* [Available data]
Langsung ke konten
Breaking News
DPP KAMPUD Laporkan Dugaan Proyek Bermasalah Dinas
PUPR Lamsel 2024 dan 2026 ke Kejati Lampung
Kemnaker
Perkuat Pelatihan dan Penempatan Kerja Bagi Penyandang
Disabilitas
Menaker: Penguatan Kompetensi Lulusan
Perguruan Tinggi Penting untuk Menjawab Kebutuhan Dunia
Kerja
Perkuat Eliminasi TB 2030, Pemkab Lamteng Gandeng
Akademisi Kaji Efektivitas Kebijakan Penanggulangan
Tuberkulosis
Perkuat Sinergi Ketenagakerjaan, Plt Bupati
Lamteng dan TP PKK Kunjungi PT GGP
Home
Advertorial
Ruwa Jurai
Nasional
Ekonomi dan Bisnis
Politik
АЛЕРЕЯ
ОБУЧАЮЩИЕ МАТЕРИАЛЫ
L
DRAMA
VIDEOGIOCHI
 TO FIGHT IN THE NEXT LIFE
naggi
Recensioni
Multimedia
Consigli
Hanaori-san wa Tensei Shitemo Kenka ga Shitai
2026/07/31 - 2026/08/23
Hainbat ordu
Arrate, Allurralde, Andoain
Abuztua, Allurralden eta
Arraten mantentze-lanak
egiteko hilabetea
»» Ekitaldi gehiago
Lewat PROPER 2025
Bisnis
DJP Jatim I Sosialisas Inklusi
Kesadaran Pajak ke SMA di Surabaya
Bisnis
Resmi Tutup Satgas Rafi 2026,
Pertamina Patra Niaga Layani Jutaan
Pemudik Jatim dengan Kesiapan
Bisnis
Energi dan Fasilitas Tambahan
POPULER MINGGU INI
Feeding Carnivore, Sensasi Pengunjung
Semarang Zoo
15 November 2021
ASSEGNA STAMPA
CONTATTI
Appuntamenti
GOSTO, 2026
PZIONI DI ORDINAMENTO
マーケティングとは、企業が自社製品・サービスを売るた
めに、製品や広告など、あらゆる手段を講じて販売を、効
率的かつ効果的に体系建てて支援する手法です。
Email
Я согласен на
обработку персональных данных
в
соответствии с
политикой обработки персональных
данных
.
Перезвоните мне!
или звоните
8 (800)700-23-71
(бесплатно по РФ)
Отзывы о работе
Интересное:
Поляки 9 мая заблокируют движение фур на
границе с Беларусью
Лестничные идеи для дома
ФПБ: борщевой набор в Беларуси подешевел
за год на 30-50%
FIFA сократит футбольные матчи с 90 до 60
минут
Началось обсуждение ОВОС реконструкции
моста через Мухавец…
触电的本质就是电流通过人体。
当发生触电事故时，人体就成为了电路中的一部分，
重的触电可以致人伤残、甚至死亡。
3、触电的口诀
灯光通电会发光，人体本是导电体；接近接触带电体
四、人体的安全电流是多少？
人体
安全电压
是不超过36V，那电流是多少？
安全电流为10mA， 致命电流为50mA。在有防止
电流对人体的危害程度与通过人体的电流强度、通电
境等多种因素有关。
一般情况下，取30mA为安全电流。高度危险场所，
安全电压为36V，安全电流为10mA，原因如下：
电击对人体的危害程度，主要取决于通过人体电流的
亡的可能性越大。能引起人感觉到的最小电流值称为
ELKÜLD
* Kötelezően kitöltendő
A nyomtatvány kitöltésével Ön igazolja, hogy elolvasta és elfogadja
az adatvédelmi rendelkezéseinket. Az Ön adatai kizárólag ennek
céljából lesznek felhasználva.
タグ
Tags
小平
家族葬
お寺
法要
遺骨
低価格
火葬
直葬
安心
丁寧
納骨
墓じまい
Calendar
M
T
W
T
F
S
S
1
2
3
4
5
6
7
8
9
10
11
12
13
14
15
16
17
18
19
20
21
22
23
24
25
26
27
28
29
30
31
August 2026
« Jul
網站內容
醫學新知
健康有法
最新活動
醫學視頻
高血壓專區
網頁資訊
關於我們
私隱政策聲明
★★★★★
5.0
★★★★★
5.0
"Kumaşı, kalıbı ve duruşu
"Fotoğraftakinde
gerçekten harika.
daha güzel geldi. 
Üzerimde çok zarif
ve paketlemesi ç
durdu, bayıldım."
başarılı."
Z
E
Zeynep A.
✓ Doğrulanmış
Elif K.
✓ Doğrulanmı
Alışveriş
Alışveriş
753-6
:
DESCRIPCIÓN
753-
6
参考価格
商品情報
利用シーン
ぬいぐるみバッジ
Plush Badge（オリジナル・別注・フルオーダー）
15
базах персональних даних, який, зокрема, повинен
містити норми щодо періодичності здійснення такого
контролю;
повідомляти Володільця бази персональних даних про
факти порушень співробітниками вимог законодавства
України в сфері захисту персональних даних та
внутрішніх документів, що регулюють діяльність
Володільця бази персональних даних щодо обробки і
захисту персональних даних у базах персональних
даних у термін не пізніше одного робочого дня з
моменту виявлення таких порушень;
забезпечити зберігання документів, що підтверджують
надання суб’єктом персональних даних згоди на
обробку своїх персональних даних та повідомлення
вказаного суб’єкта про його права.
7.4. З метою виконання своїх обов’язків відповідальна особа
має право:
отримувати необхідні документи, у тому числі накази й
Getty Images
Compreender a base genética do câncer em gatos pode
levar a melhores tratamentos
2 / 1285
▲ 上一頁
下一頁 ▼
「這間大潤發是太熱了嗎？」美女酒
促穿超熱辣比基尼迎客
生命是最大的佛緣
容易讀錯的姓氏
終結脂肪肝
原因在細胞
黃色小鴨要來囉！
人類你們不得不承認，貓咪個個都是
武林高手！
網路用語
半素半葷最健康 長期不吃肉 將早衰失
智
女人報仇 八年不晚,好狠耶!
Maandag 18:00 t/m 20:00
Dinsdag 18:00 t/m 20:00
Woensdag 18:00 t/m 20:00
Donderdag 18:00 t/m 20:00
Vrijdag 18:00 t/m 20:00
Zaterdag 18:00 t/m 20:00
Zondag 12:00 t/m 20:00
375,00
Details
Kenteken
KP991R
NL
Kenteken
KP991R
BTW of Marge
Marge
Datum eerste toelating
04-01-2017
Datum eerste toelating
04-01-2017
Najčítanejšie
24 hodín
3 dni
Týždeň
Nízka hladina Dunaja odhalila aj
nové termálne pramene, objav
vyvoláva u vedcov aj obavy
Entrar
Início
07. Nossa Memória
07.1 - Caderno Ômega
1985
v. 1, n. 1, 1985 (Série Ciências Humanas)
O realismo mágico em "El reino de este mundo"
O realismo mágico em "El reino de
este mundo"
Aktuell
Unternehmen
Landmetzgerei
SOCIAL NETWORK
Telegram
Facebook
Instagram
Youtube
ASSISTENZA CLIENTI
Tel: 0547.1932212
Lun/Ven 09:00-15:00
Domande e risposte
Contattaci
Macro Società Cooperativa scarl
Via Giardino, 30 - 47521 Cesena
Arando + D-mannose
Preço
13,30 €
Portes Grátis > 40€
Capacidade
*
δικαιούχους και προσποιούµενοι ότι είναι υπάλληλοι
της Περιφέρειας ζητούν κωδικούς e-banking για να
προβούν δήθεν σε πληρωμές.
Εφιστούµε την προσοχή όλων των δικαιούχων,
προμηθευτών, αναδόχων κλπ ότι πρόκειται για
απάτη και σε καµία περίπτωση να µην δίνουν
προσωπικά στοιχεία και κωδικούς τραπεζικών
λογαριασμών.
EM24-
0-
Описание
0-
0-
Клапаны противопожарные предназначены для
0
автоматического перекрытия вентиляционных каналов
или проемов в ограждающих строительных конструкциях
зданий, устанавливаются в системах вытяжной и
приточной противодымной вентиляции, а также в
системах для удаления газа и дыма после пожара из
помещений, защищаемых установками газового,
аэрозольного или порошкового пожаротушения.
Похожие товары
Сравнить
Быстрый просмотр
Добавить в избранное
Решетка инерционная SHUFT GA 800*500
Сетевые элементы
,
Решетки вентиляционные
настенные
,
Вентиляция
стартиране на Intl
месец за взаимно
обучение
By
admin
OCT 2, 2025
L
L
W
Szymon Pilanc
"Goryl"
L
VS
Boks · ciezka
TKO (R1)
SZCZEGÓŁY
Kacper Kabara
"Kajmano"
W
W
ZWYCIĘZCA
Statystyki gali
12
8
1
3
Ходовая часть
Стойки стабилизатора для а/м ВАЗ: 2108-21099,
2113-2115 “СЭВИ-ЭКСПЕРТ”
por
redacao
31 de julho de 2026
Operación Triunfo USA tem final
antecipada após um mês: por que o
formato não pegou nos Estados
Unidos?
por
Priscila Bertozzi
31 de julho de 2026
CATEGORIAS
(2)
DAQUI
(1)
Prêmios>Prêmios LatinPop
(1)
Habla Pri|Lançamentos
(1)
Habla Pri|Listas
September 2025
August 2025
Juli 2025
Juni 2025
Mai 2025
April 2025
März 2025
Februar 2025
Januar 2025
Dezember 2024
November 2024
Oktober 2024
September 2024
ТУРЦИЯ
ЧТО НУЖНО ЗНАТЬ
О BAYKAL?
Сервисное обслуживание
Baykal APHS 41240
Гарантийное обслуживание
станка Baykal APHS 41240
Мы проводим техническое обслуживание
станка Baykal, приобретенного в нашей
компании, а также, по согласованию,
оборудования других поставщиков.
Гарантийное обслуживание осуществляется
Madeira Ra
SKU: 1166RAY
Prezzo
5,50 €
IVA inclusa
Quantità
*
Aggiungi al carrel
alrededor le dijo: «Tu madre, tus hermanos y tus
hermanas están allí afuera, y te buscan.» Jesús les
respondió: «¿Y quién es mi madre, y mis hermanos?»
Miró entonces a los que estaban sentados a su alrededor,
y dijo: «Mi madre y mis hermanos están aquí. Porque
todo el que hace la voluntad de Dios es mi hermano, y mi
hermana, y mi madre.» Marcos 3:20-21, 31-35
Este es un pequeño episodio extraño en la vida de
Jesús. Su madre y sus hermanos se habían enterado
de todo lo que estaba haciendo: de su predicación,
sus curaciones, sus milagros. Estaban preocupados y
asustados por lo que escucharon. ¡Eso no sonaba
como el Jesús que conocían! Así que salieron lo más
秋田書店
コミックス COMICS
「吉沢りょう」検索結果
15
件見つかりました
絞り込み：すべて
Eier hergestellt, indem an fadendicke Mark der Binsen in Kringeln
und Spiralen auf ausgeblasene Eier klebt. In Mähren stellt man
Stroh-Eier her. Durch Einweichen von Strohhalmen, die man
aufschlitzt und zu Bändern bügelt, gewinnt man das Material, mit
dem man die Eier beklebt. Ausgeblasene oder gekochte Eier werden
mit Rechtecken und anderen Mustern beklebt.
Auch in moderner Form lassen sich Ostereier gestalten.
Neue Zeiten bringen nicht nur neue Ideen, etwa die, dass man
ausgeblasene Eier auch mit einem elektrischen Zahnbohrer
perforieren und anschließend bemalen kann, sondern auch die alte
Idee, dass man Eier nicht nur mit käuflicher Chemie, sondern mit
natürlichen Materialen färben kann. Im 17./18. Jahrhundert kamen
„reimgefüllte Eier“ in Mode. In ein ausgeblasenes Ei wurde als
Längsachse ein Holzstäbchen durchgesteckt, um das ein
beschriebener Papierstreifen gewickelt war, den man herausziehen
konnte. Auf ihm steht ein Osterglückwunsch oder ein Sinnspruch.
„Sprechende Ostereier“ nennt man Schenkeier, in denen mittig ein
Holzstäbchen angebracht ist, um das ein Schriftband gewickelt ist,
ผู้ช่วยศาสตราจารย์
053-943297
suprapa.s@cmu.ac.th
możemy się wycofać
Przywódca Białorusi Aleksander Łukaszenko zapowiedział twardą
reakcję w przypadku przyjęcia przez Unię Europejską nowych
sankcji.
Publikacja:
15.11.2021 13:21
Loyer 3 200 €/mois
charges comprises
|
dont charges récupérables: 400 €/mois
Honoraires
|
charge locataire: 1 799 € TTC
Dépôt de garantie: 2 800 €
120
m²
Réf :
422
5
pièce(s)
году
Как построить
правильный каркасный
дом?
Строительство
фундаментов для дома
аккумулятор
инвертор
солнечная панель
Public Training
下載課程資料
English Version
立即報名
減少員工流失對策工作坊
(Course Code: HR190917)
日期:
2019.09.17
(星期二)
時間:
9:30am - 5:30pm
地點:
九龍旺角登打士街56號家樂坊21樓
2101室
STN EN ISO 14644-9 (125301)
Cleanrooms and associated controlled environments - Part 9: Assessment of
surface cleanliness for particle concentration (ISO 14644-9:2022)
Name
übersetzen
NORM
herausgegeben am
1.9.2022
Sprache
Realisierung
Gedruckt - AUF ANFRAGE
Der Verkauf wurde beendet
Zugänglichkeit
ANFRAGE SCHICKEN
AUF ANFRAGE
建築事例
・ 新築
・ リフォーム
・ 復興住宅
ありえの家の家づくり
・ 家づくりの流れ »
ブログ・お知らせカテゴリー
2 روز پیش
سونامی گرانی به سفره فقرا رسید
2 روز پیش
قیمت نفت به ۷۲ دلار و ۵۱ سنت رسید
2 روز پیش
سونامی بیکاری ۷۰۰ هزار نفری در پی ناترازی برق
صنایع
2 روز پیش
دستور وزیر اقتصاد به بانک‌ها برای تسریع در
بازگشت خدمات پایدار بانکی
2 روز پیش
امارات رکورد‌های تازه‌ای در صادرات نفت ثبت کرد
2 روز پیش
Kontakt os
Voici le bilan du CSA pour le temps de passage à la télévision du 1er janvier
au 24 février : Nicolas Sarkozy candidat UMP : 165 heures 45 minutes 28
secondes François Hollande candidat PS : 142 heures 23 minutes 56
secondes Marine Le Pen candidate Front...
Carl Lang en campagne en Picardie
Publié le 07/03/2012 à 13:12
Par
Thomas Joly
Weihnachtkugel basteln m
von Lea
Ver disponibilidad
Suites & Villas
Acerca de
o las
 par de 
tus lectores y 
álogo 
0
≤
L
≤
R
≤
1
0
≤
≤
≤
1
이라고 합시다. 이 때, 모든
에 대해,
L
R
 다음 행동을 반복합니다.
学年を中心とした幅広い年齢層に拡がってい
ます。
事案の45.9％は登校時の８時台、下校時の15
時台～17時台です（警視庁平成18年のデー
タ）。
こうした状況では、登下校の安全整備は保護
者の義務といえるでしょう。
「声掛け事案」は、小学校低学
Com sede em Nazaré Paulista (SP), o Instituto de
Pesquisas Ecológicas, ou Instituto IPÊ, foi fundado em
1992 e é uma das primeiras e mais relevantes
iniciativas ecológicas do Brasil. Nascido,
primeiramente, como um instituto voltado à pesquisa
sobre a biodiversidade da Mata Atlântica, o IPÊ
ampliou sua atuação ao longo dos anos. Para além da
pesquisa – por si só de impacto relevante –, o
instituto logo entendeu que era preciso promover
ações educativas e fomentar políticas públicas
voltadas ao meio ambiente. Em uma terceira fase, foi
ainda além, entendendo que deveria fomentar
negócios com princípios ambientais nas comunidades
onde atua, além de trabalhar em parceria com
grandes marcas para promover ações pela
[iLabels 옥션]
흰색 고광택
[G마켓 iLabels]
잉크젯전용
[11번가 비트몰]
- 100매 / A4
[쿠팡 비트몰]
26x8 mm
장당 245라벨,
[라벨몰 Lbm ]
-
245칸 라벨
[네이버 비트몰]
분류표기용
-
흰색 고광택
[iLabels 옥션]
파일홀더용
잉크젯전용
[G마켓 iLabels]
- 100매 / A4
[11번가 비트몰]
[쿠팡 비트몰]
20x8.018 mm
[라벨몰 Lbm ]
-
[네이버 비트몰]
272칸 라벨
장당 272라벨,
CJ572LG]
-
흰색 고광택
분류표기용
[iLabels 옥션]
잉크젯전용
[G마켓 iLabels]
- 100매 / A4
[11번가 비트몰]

* [Task prompt]
Please determine how many lines of the records above include the word "данных", replying with a number alone.

* [Written answer]
2